The number of schoolchildren experiencing homelessness in Washington state has more than doubled in the past decade. According to a new report, their lack of stable housing takes a significant academic toll.
There were 40,934 K-12 students in Washington who experienced homelessness in the 2016-2017 school year, up from 39,671 the previous year. In the 2007-2008 school year, there were 18,670 students classified as homeless.
The nonprofit group Building Changes, through its Schoolhouse Washington project, compiled data from the state superintendent’s office to see how those children are doing in school compared with students who have stable housing.
The definition of homelessness under the federal McKinney-Vento Homeless Assistance Act includes students living without shelter, in shelters, in motels and ones who live doubled up with family or friends.
The researchers found that on English language arts and mathematics standardized tests, students classified as homeless scored well below their peers who had stable housing.

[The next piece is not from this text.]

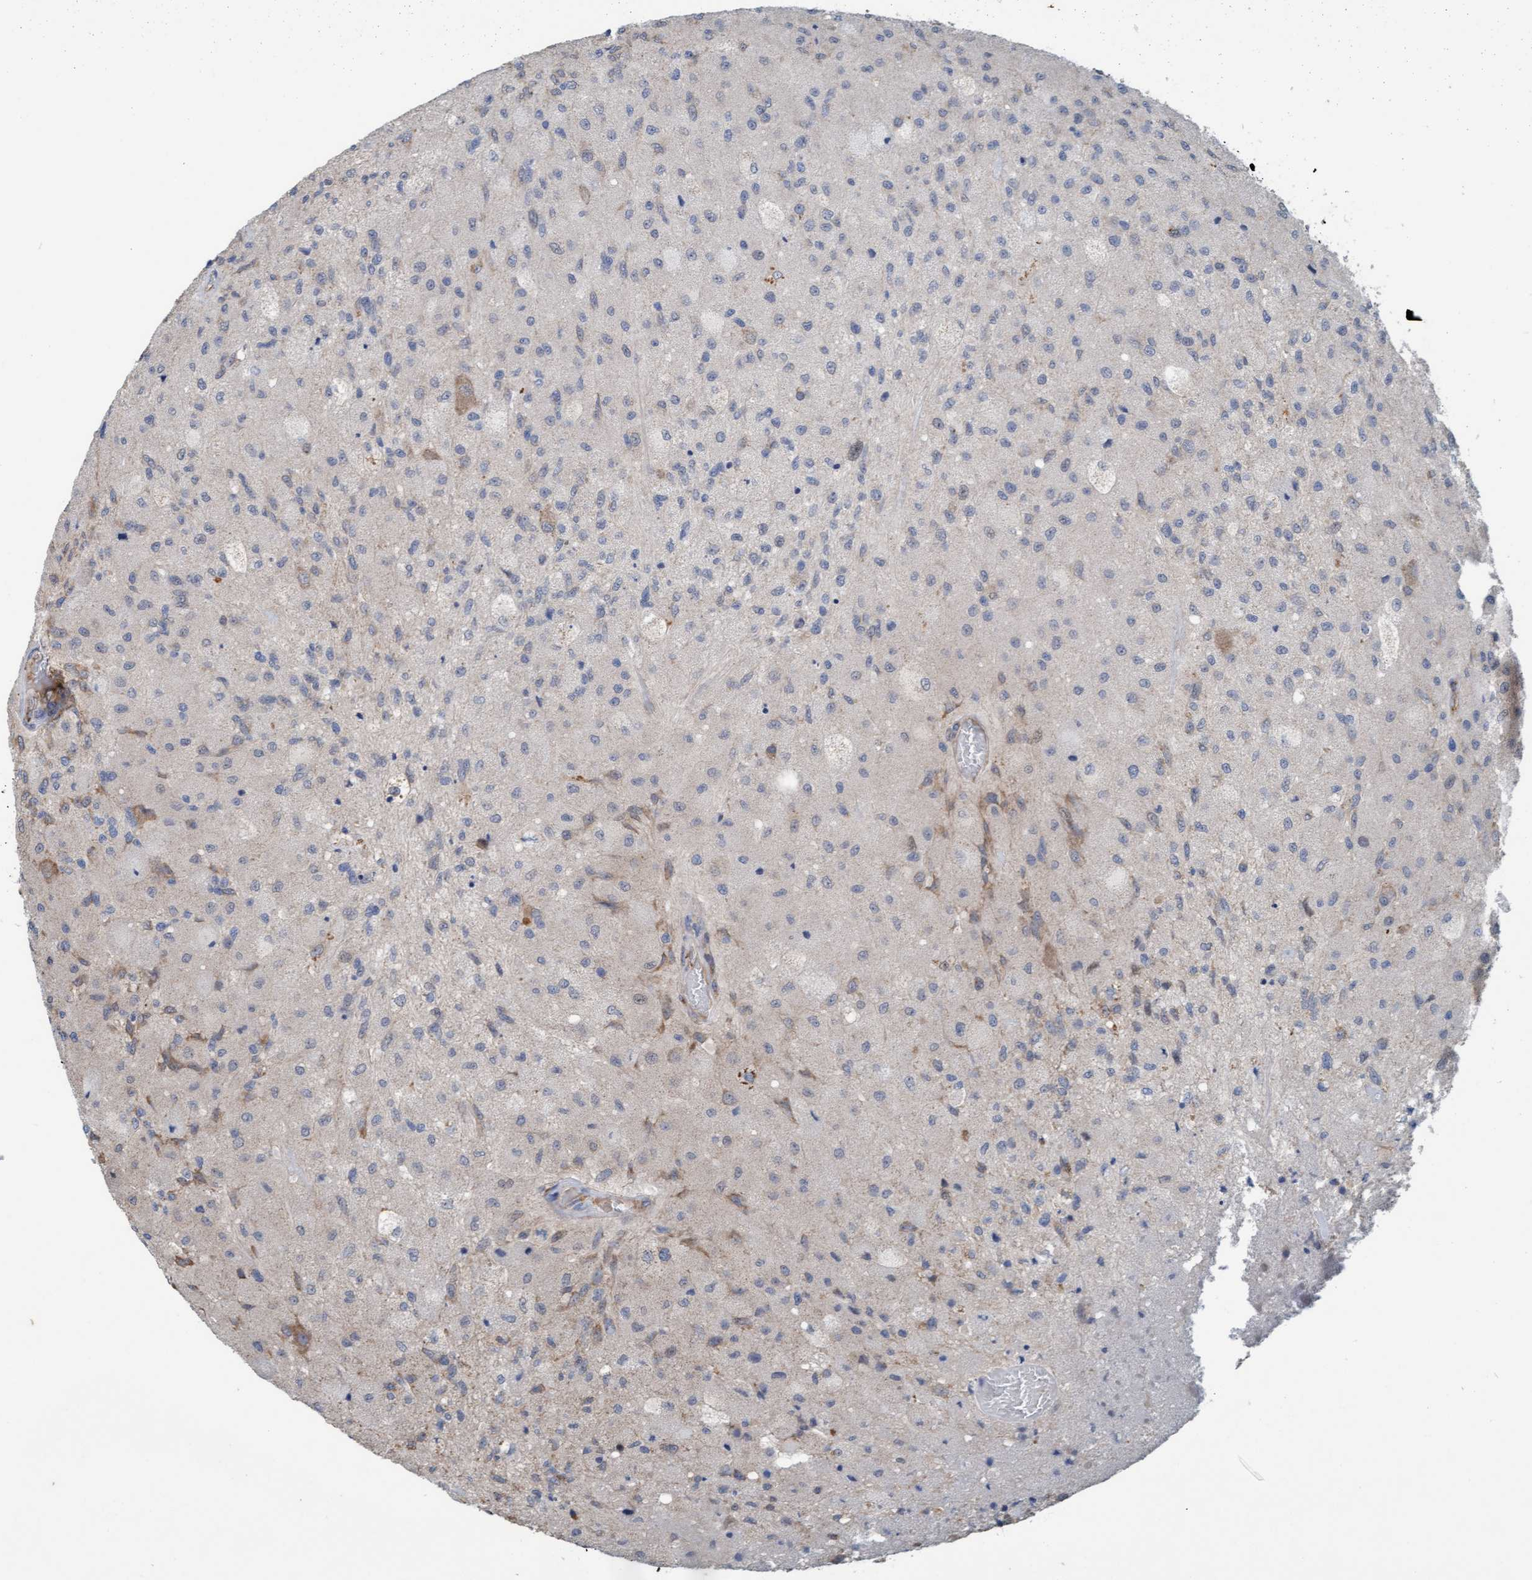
{"staining": {"intensity": "negative", "quantity": "none", "location": "none"}, "tissue": "glioma", "cell_type": "Tumor cells", "image_type": "cancer", "snomed": [{"axis": "morphology", "description": "Normal tissue, NOS"}, {"axis": "morphology", "description": "Glioma, malignant, High grade"}, {"axis": "topography", "description": "Cerebral cortex"}], "caption": "This is a photomicrograph of immunohistochemistry staining of malignant glioma (high-grade), which shows no staining in tumor cells. (DAB immunohistochemistry (IHC), high magnification).", "gene": "ZNF566", "patient": {"sex": "male", "age": 77}}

“It really comes down to the instability – the not knowing where you’re going to lay your head at night, the not knowing where you’re going to sit down and do your homework,” said Liza Burell, program director with Building Changes. “How are you supposed to prioritize learning if you don’t have any of that other stuff solidified in your life?”
The researchers also found that students who experienced homelessness had lower attendance rates and were suspended from school at a higher rate than students who were housed.
For example, 10 percent of students identified as homeless were suspended at least once during that 2016-2017 school year, twice the rate of students who had stable housing.
“We need to all acknowledge that certain groups of students really need more,” Burell said. “We need to be able to give them more.”
Washington lawmakers created the Homeless Student Stability Program in 2016 to help families find stable housing, but Burell said the program should be expanded because there are so many students in need.